本文:
2005年、オーストラリア。祖母を看取ったカサンドラは、葬儀の席で大叔母たちから実は祖母のネルが養子だったことを知らされる。驚くカサンドラだったが、ネルはもうひとつ謎を遺していた。オーストラリアから遠く離れたイギリスのコーンウォールにコテージを所有していたのだ。「これをカサンドラに遺贈する。いずれその意図を理解してくれることを願って」と書き残したネルの足跡を追って、はるばるコーンウォールのトレゲンナという村にたどり着いたカサンドラは、かつて貴族の邸宅だったブラックハースト荘で貴族の令嬢と童話作家と画家が過ごした日々にネルの出生の秘密が隠されているのを知る。百年の時を行き来しながら、一人の女性のアイデンティティにまつわる謎を追った歴史エンターテイメント。


時空を超えたシスターフッド、そして祖母と孫を描いた作品。ネルがなぜ偏屈ばあさんになったのか、その絡まった糸をときほぐすうちに、カサンドラが抱える傷も少しずつ癒されていく。心地よい距離感を保ったシンクロニシティとも言うべきこの関係性は、親娘間では書きにくいことのような気がする。

作業内容:
**1.** 本文を一字一句変えずに全文出力してください。
**2.** リストの中から文字列「elev」を含む行をすべて探し、各行をそのまま書き写してください。大文字と小文字は区別します。
このあとのリストは本文とは関係ありません。

提供データ:

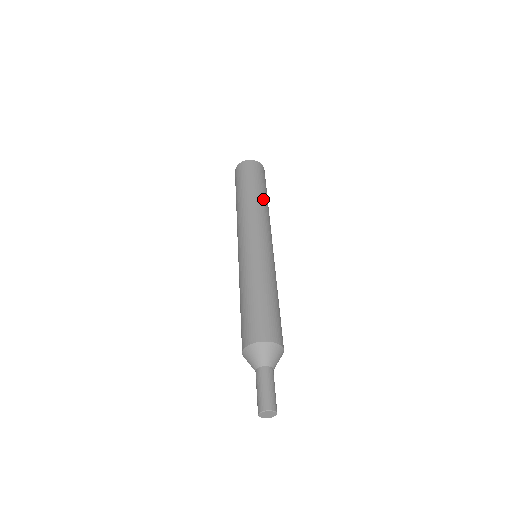
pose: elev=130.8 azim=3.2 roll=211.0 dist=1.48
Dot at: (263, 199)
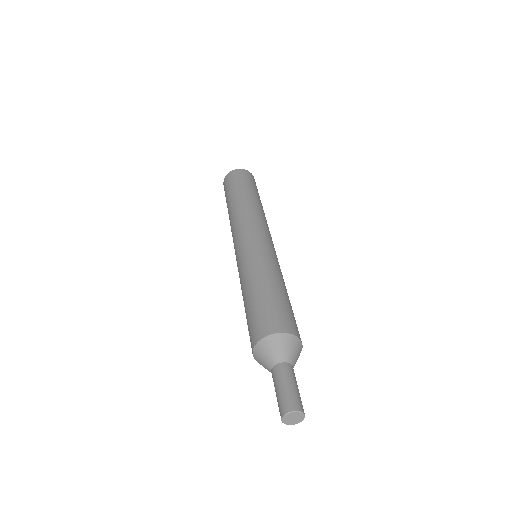
Dot at: occluded
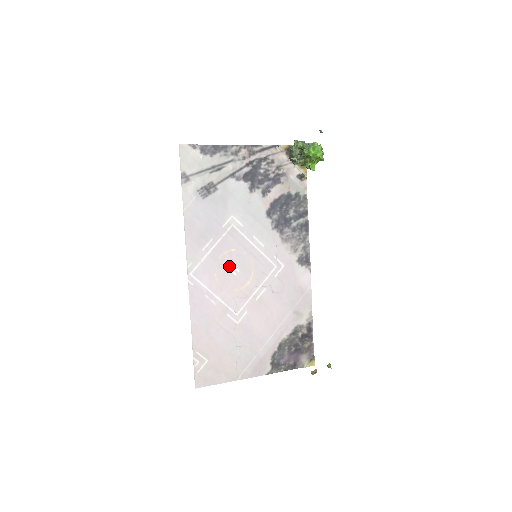
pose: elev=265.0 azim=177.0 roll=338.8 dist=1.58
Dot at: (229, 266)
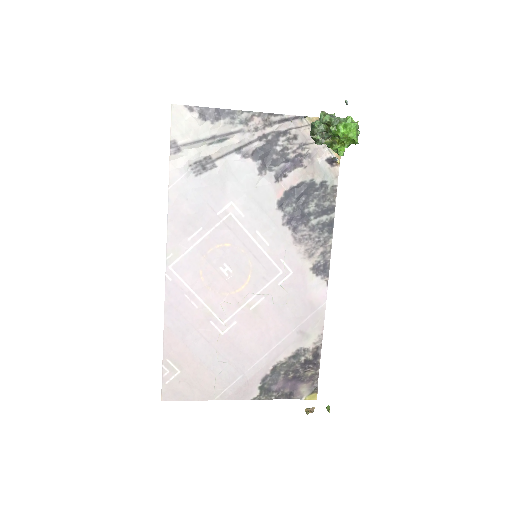
Dot at: (220, 264)
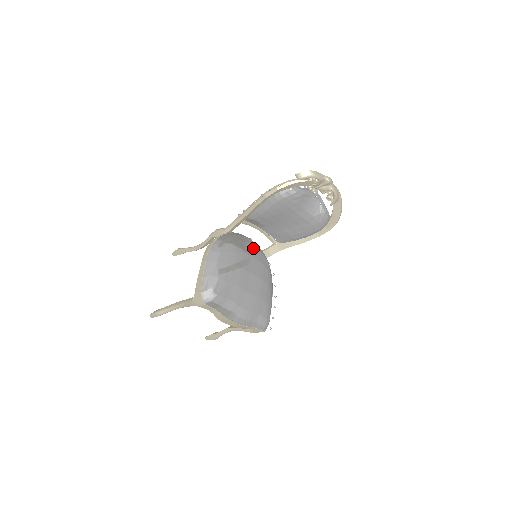
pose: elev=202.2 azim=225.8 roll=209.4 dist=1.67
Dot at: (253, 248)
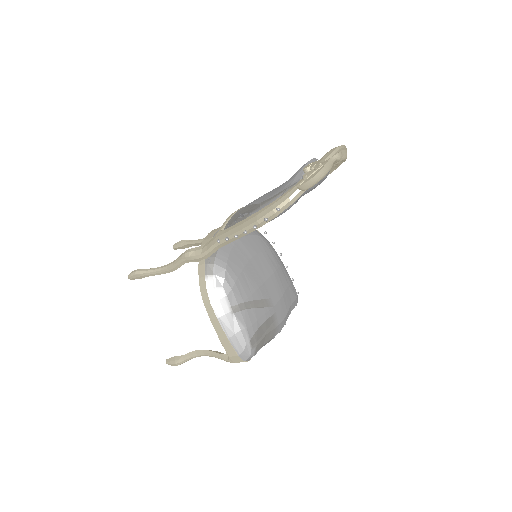
Dot at: (243, 244)
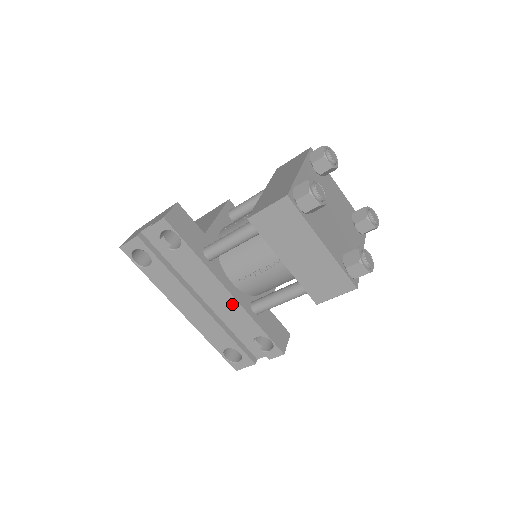
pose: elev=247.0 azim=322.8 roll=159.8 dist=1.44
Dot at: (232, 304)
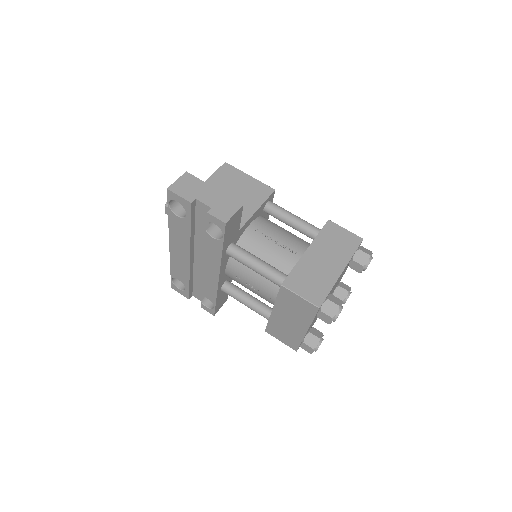
Dot at: (213, 280)
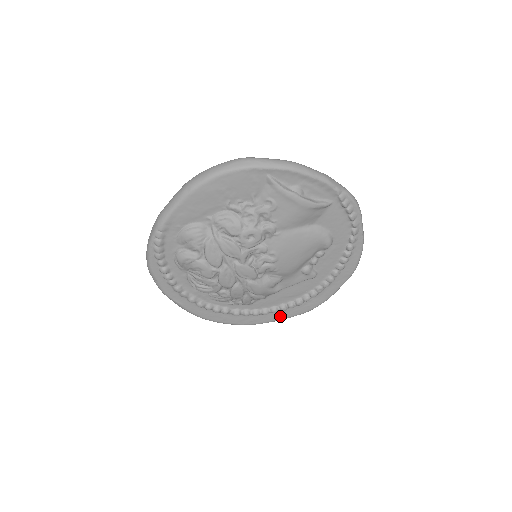
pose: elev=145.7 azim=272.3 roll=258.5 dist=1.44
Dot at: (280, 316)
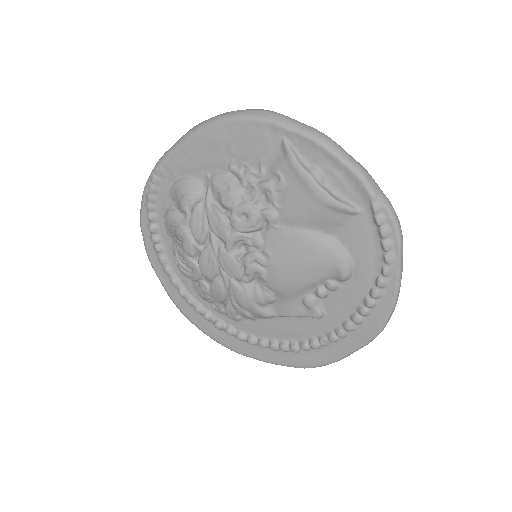
Dot at: (269, 356)
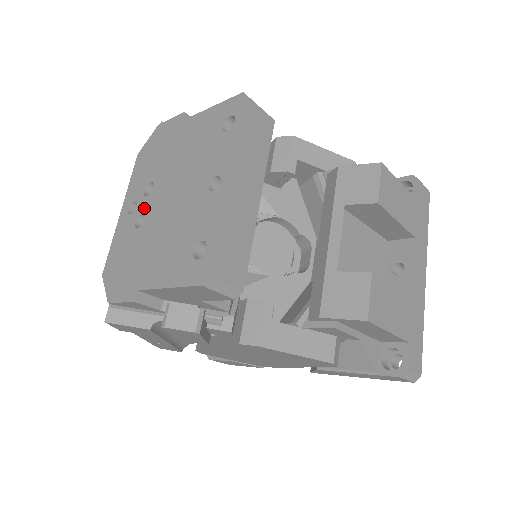
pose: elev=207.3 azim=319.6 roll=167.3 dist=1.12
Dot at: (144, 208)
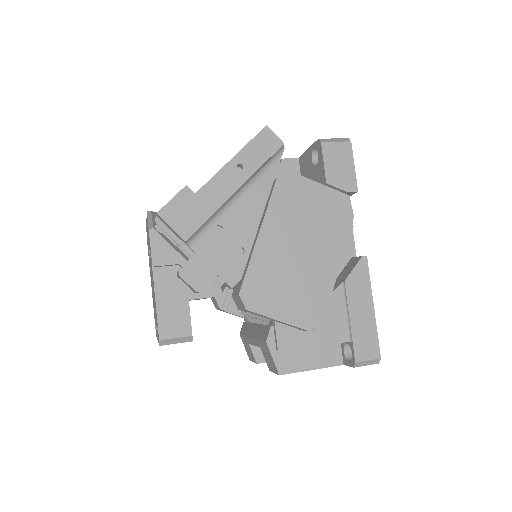
Dot at: (149, 255)
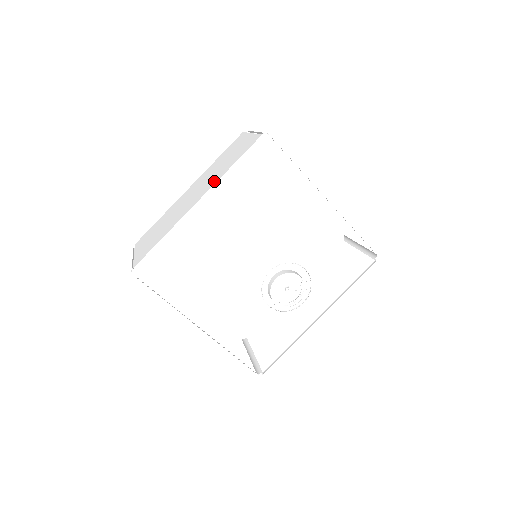
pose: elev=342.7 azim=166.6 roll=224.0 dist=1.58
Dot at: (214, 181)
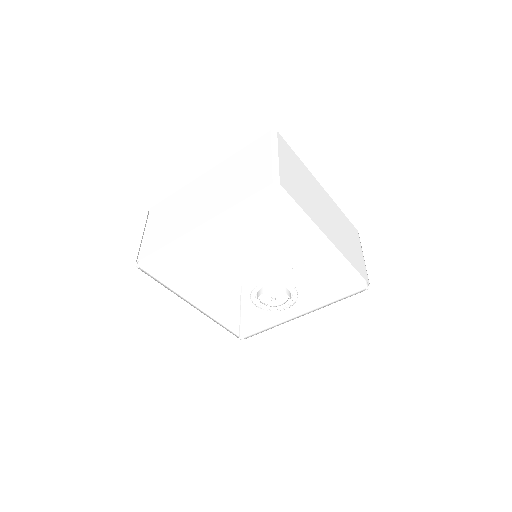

解答:
**1.**
2005年、オーストラリア。祖母を看取ったカサンドラは、葬儀の席で大叔母たちから実は祖母のネルが養子だったことを知らされる。驚くカサンドラだったが、ネルはもうひとつ謎を遺していた。オーストラリアから遠く離れたイギリスのコーンウォールにコテージを所有していたのだ。「これをカサンドラに遺贈する。いずれその意図を理解してくれることを願って」と書き残したネルの足跡を追って、はるばるコーンウォールのトレゲンナという村にたどり着いたカサンドラは、かつて貴族の邸宅だったブラックハースト荘で貴族の令嬢と童話作家と画家が過ごした日々にネルの出生の秘密が隠されているのを知る。百年の時を行き来しながら、一人の女性のアイデンティティにまつわる謎を追った歴史エンターテイメント。


時空を超えたシスターフッド、そして祖母と孫を描いた作品。ネルがなぜ偏屈ばあさんになったのか、その絡まった糸をときほぐすうちに、カサンドラが抱える傷も少しずつ癒されていく。心地よい距離感を保ったシンクロニシティとも言うべきこの関係性は、親娘間では書きにくいことのような気がする。

**2.**
pose: elev=130.8 azim=3.2 roll=211.0 dist=1.48
pose: elev=265.0 azim=177.0 roll=338.8 dist=1.58
pose: elev=202.2 azim=225.8 roll=209.4 dist=1.67
pose: elev=247.0 azim=322.8 roll=159.8 dist=1.44
pose: elev=145.7 azim=272.3 roll=258.5 dist=1.44
pose: elev=207.3 azim=319.6 roll=167.3 dist=1.12
pose: elev=342.7 azim=166.6 roll=224.0 dist=1.58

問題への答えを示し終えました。